Qual a conclusão brilhante que Ronaldo tira daí? Simples: que é absolutamente trivial o fato de um banco estatal (BNDES) torrar 3,8 bilhões na construção de mega-arenas, mesmo em se tratando de um país que figura em 58º lugar em um ranking de educação onde concorrem 65 países. Afinal, em seu mundo, é possível uma família educar os filhos (atenção para o plural) com apenas R$ 188 – mesmo que os hospitais e escolas públicas encontrem-se em situação periclitante, e os professores do Estado do Rio de Janeiro tenham acabado de protagonizar uma greve histórica.
Mas não para por aí: o Fenômeno também acha normal o fato dos “governos locais” investirem “valor semelhante” em obras para a Copa, já que, posteriormente, vão “lucrar” (?) muito. Como exemplo desse ótimo negócio, nosso articulista cita Porto Alegre, cujo PIB crescerá supostos 500 milhões de reais após a Copa.
Eu, no entanto, ainda sou do tempo em que o Estado não era empresa, e não entendo porque governos deveriam lucrar. Afinal, PIB se calcula a partir de produção e investimentos, sem necessariamente significar qualquer melhoria social. Prova disso é a China: simultaneamente um dos maiores PIBs do mundo e um dos maiores índices de mão-de-obra escrava já registrados na História.
E, aqui, chegamos ao ponto nevrálgico do argumento de Ronaldo: fluxo de capital em um país não significa melhoria da qualidade de vida do povo!
Se alguém se beneficiará das obras faraônicas exigidas pela FIFA serão os empresários da construção civil. Se alguém se beneficia da Copa são os donos de hotéis e negócios diversos.
A população trabalhadora, esta continua pagando os impostos que serão investidos nos estádios e obras. Mas também continua sendo despejada da Favela do Metrô, ou da aldeia Maracanã – ou então morrendo em péssimas condições de trabalho, como no caso dos operários de Itaquera.

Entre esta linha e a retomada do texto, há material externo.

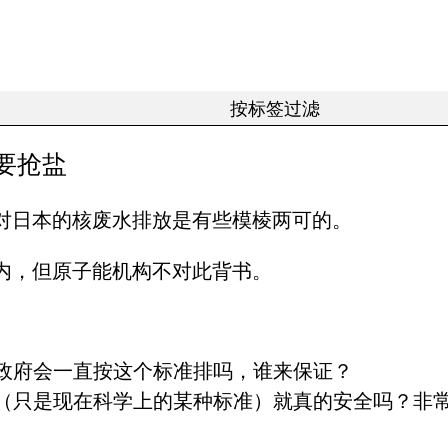
要抢盐
对日本的核废水排放是有些模棱两可的。
内，但原子能机构不对此背书。
政府会一直按这个标准排吗，谁来保证？
（只是现在科学上的某种标准）就真的安全吗？非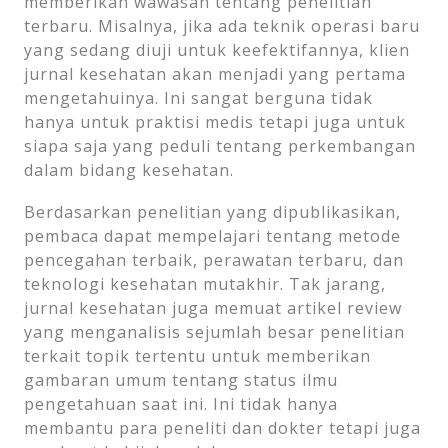
memberikan wawasan tentang penelitian
terbaru. Misalnya, jika ada teknik operasi baru
yang sedang diuji untuk keefektifannya, klien
jurnal kesehatan akan menjadi yang pertama
mengetahuinya. Ini sangat berguna tidak
hanya untuk praktisi medis tetapi juga untuk
siapa saja yang peduli tentang perkembangan
dalam bidang kesehatan.
Berdasarkan penelitian yang dipublikasikan,
pembaca dapat mempelajari tentang metode
pencegahan terbaik, perawatan terbaru, dan
teknologi kesehatan mutakhir. Tak jarang,
jurnal kesehatan juga memuat artikel review
yang menganalisis sejumlah besar penelitian
terkait topik tertentu untuk memberikan
gambaran umum tentang status ilmu
pengetahuan saat ini. Ini tidak hanya
membantu para peneliti dan dokter tetapi juga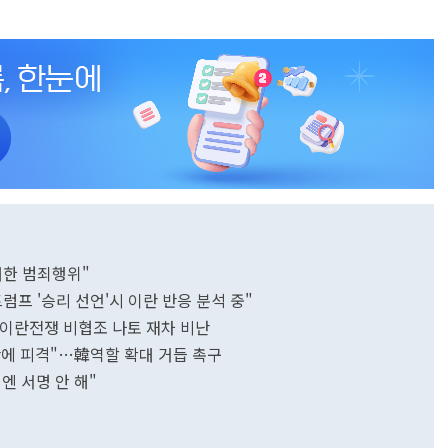
대한 범죄행위"
프 '승리 선언'시 이란 반응 분석 중"
. 이란전쟁 비협조 나토 재차 비난
란에 피격"…韓역할 확대 거듭 촉구
엔 서명 안 해"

Mas Ronaldo vive em outro país. Seu Brasil, diz ele, se destaca “em biocombustíveis” (que geraram uma desigualdade fundiária abissal no campo), em “exploração de petróleo” (cuja extração foi vendida para estatais chinesas), em “produção de aviões” (comprando caças da França e privatizando os aeroportos) e tendo uma “agro-indústria que alimenta boa parte do planeta” (fruto de um atraso colonial de 500 anos, que transforma o país em um exportador de commodities).
Assim sendo, porque investir aqueles 3,9 bilhões em educação, não é mesmo? A educação não gera “lucro”… Ou, como já disse o Fenômeno: Copa do Mundo não se faz com escolas.